Posted on 2011-06-07 23:59:00
Tags: My mallet finger

A normal Tuesday: wake up, train, work, train, dinner, volleyball. And then hospital, because my lefthand ring-finger got damaged during the volleyball game.

When the finger got hurt, by a bad catch of a badly placed ball, it didn't seem too much. About half a second later I was off the field to get some ice for it.

The people from the Menai Sports center have a great solution for providing cold-packs for injured players: just use a bag of frozen peas, it works as well and doesn't cost as much if never returned.

The "let's see if thus goes over after ten minutes" approach worked fine, except that I nearly fainted after the ten minutes when the finger got bent. And there was a strange hump of the top of the finger. Plan B, off to the hospital.

In the Emergency department you get first investigated by the triage nurse (m/f for the Dutch people who have a different word for a male and female nurse). He wisely didn't touch the finger and wanted to make an X-ray first.

The X-ray departments these days don't work with photographic paper anymore, the receiver is a kind of flat CCD device which wirelessly transfers the image to the image library. Welcome to the 21st century, goodbye to the "clunk clunk" sound of the replacement of the film.

It showed that there was a little triangle of bone broken off and I was told that the tendon was still attached to the piece. That was the reason why it a. Hurt so much when trying to stretch the finger and b. The finger didn't get stretched anymore.

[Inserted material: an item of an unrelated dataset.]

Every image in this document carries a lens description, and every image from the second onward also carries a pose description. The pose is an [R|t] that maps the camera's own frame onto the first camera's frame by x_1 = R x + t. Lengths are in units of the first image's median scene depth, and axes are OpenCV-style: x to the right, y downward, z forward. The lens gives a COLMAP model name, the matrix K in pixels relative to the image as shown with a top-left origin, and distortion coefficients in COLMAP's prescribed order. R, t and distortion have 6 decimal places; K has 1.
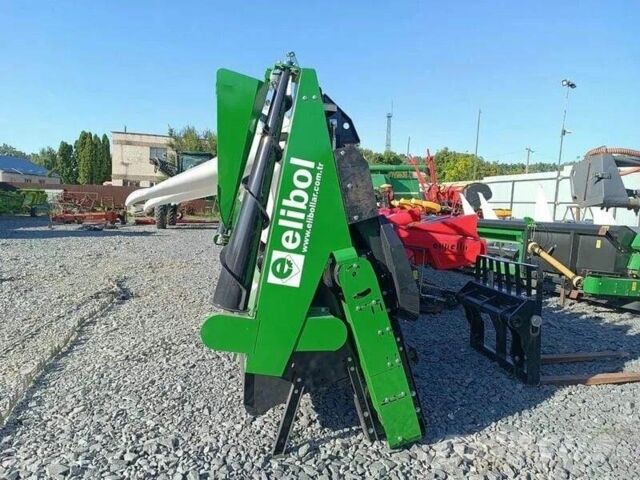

The doctor could tell me that it was called a "mallet finger" and that it was a common breakage for people who play ball-sports. I still don't know the dutch name for it, maybe it only happens in English speaking countries! The doctor knew so much about it because he had had the same injury from the same sport earlier in life. And his finger was close to back to normal and he played volleyball again, so there is hope!

Later in the hospital I got a mega-splint on it and the message for the hand-surgeon, including a CDROM with a JPEG and an uncompressed picture of the X-ray, and I went home.